Glad to hear you were lucky enough not to be hurt. Put the advise given here into play and hopefully avoid a similar situation in the future, and get that piece out of the garbage. I have my first kickback piece in the shop....every time I think of doing something iffy I just take a look at it and rethink the plan.

J. Linwood Jackson
02-10-2009, 1:48 PM
now all you got to do is get a small cut on that table saw and you will have full reverence towards that beast.
When I was 15 I got a nice kick back on some small MDF parts, and then a few days later, got a nice cut on my finger.
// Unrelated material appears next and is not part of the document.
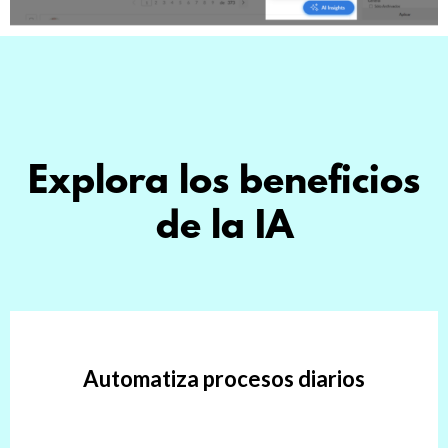
Explora los beneficios
de la IA
Automatiza procesos diarios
It was not bad but I am glad that the both happened. I have been cut twice and had 3 kickbacks in 15 years. I now have a sawstop and I still have the upmost respect for that blade and the havoc it can throw at you in just a SPLIT second. ALWAYS keep an eye on that blade and keep a good feel for what your work is doing while going thru that crazy thing. If in doubt...pull out and chunk the wood.

Joe Chritz
02-10-2009, 2:11 PM
An inch is as good as a mile in a miss. First one I had tagged me right in the gut with a piece of 7/8" maple, 2" wide by 8" long at about 150 MPH. One of the disadvantages of a sliding table (at least that one) is that I couldn't stand as far to one side as I like.

It is good to have a wake up every now and then. It keeps you sharp.

Joe

Fred Pickering
02-10-2009, 3:49 PM
A few years back I was cutting some 3/4" ash into 2x2 blocks. I think one of them was picked up with the back of the blade. After using table saws for fifty years, that little block hit me so fast that I did not even see it coming. It hit me on the nose. I found my self on my knees, with blood everywhere. I now have a face shield. I can not or will not turn the saw on with out the face shield on. If you are lucky and get to grow old you get a little safer in how you work.

Fred P...............

Robert Todd
02-10-2009, 4:24 PM
I had the same thing happen to me cutting very thin plywood. I was trimming a one foot square piece and got a bad kickback exactly as you described. I tried to figure out why, and even though I was not using a splitter (something I would never do now ) it puzzled me. After careful investigation I found what caused it. My table saw had sheet steel wings at that time and the center of them was slightly dished out. This left just eneough gap beneath the fence and the table for the edge of the ply to slip under slightly. Once the edge went under the fence the piece being cut grabbed on the rear edge of the blade and took off. If your saw has sheet metal wings with a depressed center this may well be the cause.